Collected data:
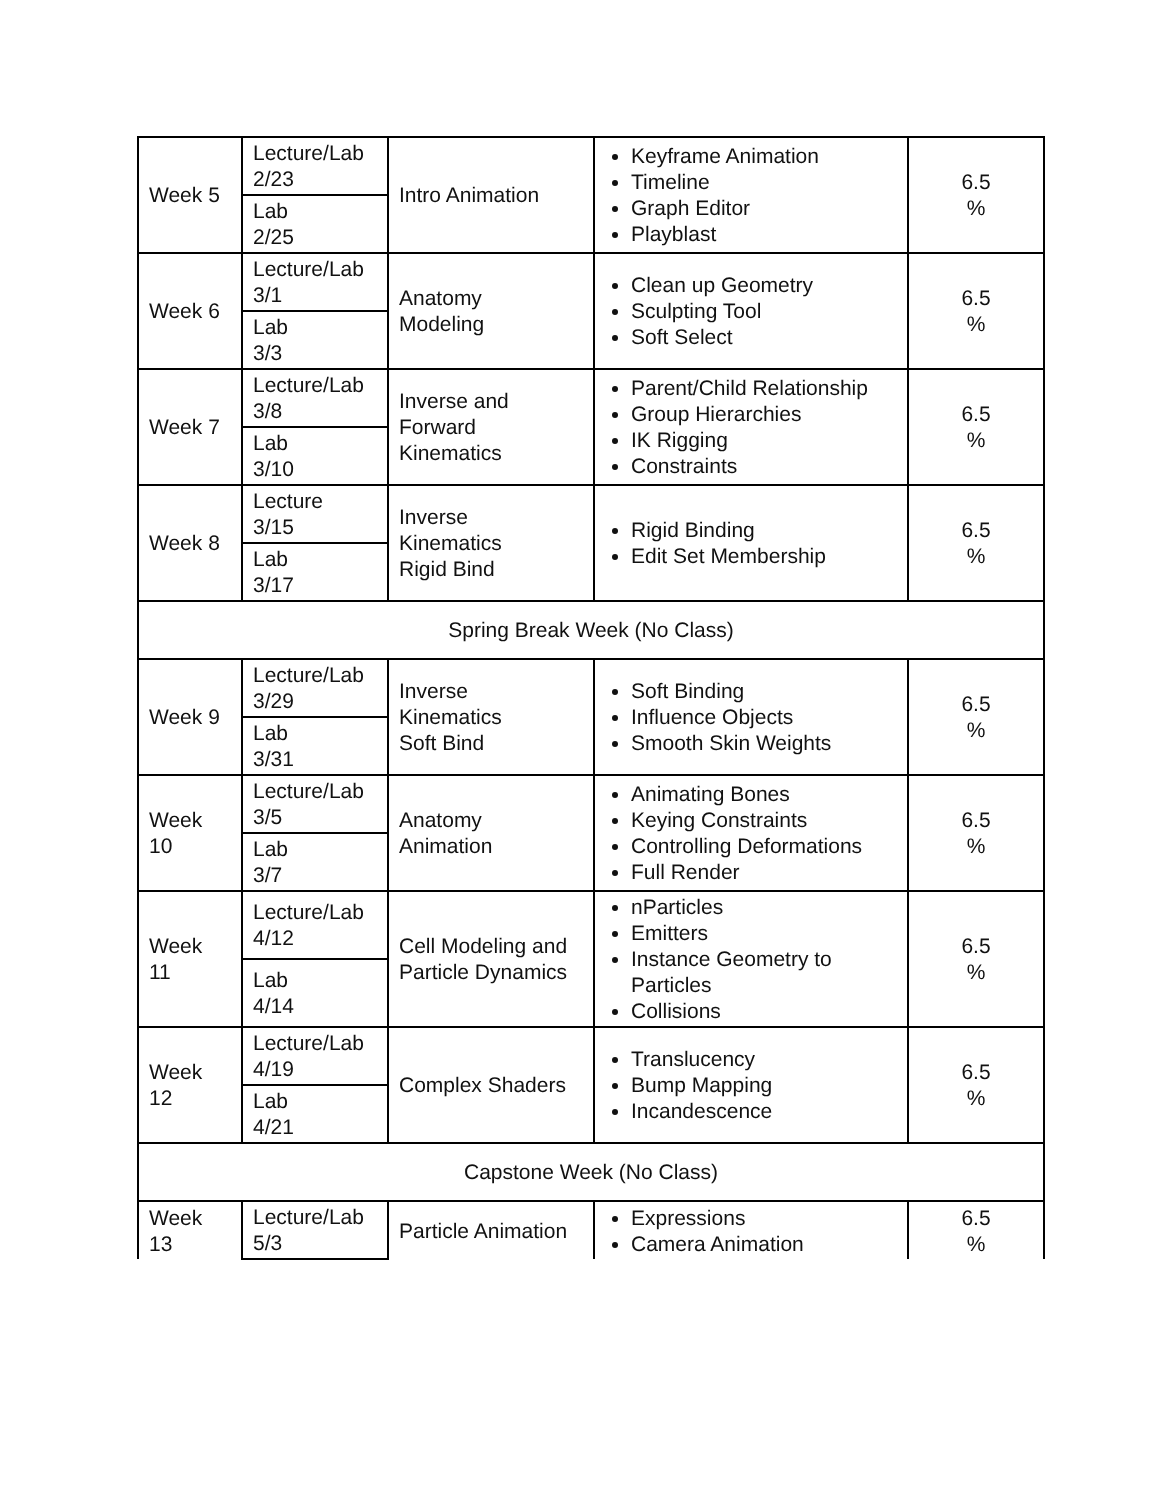| Week 5 | Lecture/Lab 2/23 | Intro Animation | Keyframe Animation Timeline Graph Editor Playblast | 6.5 % |
| | Lab 2/25 | | | |
| Week 6 | Lecture/Lab 3/1 | Anatomy Modeling | Clean up Geometry Sculpting Tool Soft Select | 6.5 % |
| | Lab 3/3 | | | |
| Week 7 | Lecture/Lab 3/8 | Inverse and Forward Kinematics | Parent/Child Relationship Group Hierarchies IK Rigging Constraints | 6.5 % |
| | Lab 3/10 | | | |
| Week 8 | Lecture 3/15 | Inverse Kinematics Rigid Bind | Rigid Binding Edit Set Membership | 6.5 % |
| | Lab 3/17 | | | |
| Spring Break Week (No Class) | | | | |
| Week 9 | Lecture/Lab 3/29 | Inverse Kinematics Soft Bind | Soft Binding Influence Objects Smooth Skin Weights | 6.5 % |
| | Lab 3/31 | | | |
| Week 10 | Lecture/Lab 3/5 | Anatomy Animation | Animating Bones Keying Constraints Controlling Deformations Full Render | 6.5 % |
| | Lab 3/7 | | | |
| Week 11 | Lecture/Lab 4/12 | Cell Modeling and Particle Dynamics | nParticles Emitters Instance Geometry to Particles Collisions | 6.5 % |
| | Lab 4/14 | | | |
| Week 12 | Lecture/Lab 4/19 | Complex Shaders | Translucency Bump Mapping Incandescence | 6.5 % |
| | Lab 4/21 | | | |
| Capstone Week (No Class) | | | | |
| Week 13 | Lecture/Lab 5/3 | Particle Animation | Expressions Camera Animation | 6.5 % |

▶ TASK BRIEF:
Whenever a line includes the word "Class", pull it out of the entries.

▶ SOLVED PROBLEM:
| Spring Break Week (No Class) | | | | |
| Capstone Week (No Class) | | | | |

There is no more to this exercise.